A data field can also be inline in a memory field, but we cannot specify the page limits of memory in this way but have the compiler speculate according to the inline data. It is also impossible to specify the starting offset of the memory which can only start from 0. In addition, the initial data can be written as multiple strings. The following example shows the inline writing of the data field:

(module
(memory ;; min: 1, max: 1
(data "Hello, " "World!\n") ;; inline data, offset: 0
)
)

With escape characters, we can easily embed special characters such as new lines, hex-encoded bytes, and Unicode code points in strings. For details, please refer to Section 6.3.3 of the Wasm Specification.

Global Field

(module
(global $g1 (mut i32) (i32.const 100)) ;; mutable
(global $g2 (mut i32) (i32.const 200)) ;; mutable
(global $g3 f32 (f32.const 3.14)) ;; immutable
(global $g4 f64 (f64.const 2.71)) ;; immutable
(func
(global.get $g1)
(global.set $g2)
)
)

Start Field

(module
(func $main ... )
(start $main)
)

Having introduced the overall structure of WAT and the writing of various fields, now we’re going to discuss how to write various instructions below.

Plain Instruction

(module
(memory 1 2)
(global $g1 (mut i32) (i32.const 0))
(func $f1)
(func $f2 (param $a i32)
i32.const 123
i32.load offset=100 align=4
i32.const 456
i32.store offset=200
global.get $g1
local.get $a
i32.add
call $f1
drop
)
)

It is clear that the immediate argument of most instructions cannot be omitted, and it follows the opcode in the form of numerical value or name. Memory load/store instructions are an exception. Both the offset and align immediate arguments are optional and must be specified explicitly (the value follows the equal sign).

The three structured control instructions, block, loop, and if, can specify optional result types and must end with keyword end. The ifinstruction can also be split into two branches with keyword else.

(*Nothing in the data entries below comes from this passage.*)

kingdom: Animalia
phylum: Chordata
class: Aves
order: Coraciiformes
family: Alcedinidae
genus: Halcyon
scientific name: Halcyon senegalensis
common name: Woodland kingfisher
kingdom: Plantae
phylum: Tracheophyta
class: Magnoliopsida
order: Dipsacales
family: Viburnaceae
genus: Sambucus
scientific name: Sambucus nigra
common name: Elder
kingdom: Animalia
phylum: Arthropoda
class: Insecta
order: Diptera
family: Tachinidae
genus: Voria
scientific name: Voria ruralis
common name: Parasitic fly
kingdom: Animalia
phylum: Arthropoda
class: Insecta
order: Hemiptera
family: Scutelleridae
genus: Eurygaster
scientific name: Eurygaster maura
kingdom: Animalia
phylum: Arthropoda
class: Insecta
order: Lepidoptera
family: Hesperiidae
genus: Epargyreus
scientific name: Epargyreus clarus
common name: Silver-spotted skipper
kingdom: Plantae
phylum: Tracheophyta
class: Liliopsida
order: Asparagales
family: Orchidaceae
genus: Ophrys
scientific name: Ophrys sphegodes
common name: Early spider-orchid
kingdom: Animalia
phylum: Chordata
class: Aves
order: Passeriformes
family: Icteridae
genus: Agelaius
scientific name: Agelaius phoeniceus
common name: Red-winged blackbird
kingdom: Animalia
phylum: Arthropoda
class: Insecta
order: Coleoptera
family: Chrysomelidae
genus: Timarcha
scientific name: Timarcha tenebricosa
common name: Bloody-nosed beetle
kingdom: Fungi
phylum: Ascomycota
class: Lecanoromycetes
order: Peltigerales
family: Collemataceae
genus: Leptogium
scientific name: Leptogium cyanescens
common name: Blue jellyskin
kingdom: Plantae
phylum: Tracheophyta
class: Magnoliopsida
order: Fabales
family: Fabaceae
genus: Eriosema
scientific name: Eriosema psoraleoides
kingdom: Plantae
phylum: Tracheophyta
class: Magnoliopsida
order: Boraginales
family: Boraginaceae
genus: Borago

The following example shows the general way of writing control instructions such as block, loop, if, br, and br_if:

(module
(func $foo
block $l1 (result i32)
i32.const 123
br $l1
loop $l2
i32.const 123
br_if $l2
end
end
drop
)
(func $max (param $a i32) (param $b i32) (result i32)
local.get $a
local.get $b
i32.gt_s
if (result i32)
local.get $a
else
local.get $b
end
)
)

The br_tableinstruction is written similarly to the brinstruction. The labels are written one by one after opcode, seperated by space, and followed by the default label. Here is an example:

(module
(func
block
block
block
i32.const 3
br_table 0 1 2 0 ;; labels: 0,1,2, default: 0
end
end
end
)
)

Folded Instruction

The folded instruction actually expresses an instruction tree. The WAT compiler will expand the folded instruction according to the post-order traversal. Rewrite the previous example containing foo() and max() functions using the three steps described above, and the code should be as follows:

(module
(func $foo
(block $l1 (result i32)
(i32.const 123)
(br $l1)
(loop $l2
(br_if $l2 (i32.const 123))
)
)
(drop)
)
(func $max (param $a i32) (param $b i32) (result i32)
(if (result i32)
(i32.gt_s (local.get $a) (local.get $b))
(then (local.get $a))
(else (local.get $b))
)
)
)

As you can see, the code does look a lot better. In order to deepen our understanding of the folded instruction, let’s expand the ifinstruction of the max()function by a layer, extract the i32.gt_sinstruction, and rewrite it into the following equivalent form:

(module
(func $max (param $a i32) (param $b i32) (result i32)
(i32.gt_s (local.get $a) (local.get $b))
(if $l (result i32)
(then (local.get $a))
(else (local.get $b))
)
)
)

We can continue to expand the i32.gt_sinstruction, extract the local.getinstruction, and rewrite it into the following equivalent form:

(module
(func $max (param $a i32) (param $b i32) (result i32)
(local.get $a) (local.get $b) (i32.gt_s)
(if $l (result i32)
(then (local.get $a))
(else (local.get $b))
)
)
)

That’s all for the basic syntax of WAT.